The U.S. dollar’s downfall has been anticipated by several proponents in 2023. Several believe that de-dollarization could come to fruition sooner or later. Amidst this, it was highlighted that alternative investment methods or currencies could take the front stage. With the decline of the dollar, the common notion is that traditional investment tools like stocks and bonds could underperform. Bitcoin [BTC] and the rest of the crypto market are expected to benefit from the same. However now, another notion was coming to play where shorting the dollar could prove to be detrimental to the digital asset industry.

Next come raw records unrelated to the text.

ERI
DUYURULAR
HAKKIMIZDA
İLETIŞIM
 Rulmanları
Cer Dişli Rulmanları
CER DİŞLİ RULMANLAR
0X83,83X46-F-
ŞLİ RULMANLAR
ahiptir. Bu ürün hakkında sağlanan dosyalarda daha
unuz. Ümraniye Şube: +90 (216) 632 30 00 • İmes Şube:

The de-dollarization initiative put forth by BRICS has led to several members setting up short contracts against the U.S. dollar. Billionaire investor, Stanley Druckenmiller recently revealed that he has shorted the greenback. He was even confident about his bet as he said,
“One area I’m comfortable with is I’m short the U.S. dollar. Currency trends tend to run for two or three years. We have had a long [run] higher.”
This bearish bet on the most powerful currency in the world has led to the formation of a “double bottom” price floor which could lead to a possible short squeeze. Options trading firm, QCP Capital highlighted how this could impact the Bitcoin-led crypto market.

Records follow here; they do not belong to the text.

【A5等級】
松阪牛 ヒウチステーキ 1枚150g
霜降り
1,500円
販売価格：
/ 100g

“The biggest obstacle for crypto remains the USD – where we think the market is heavily positioned to the short side and vulnerable to a short squeeze, which could take BTC/ETH and Gold lower in response.”

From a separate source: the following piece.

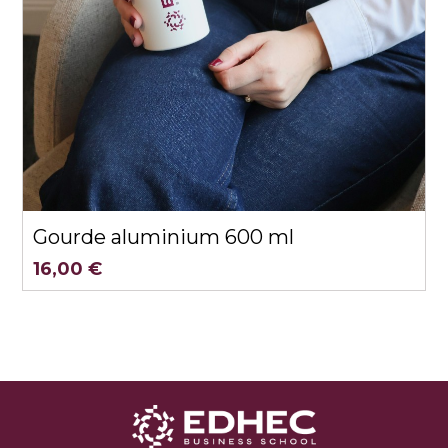
Aperçu rapide
Gourde aluminium 600 ml
16,00 €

Furthermore, the dollar index and Bitcoin have typically gone in opposite directions. The king coin and the larger market might be affected by a short squeeze in the dollar given the recent strengthening of their negative association.
Here’s how the dollar could avoid a potential short squeeze
Data shows that investors anticipate that the Fed will start cutting rates in July after delivering it’s final 25 basis point rate boost later today. QCP went on to note the factors that could set the stage for a short squeeze. The analysts further stated,
“Looking at the Fed pricing, you can certainly say the pivot is fully priced in. It is the U.S. banking crisis/debt ceiling/recession that is the beta for the USD from here. We believe that the 12% drop in the USD is pricing in the more pessimistic scenarios on these three and which we believe make it ripe for a short-term squeeze.”
Additionally, Druckenmiller also noted how the dollar has dropped by 10% since November 2022. He pointed out that this downturn will continue unless the Fed starts cutting interest rates.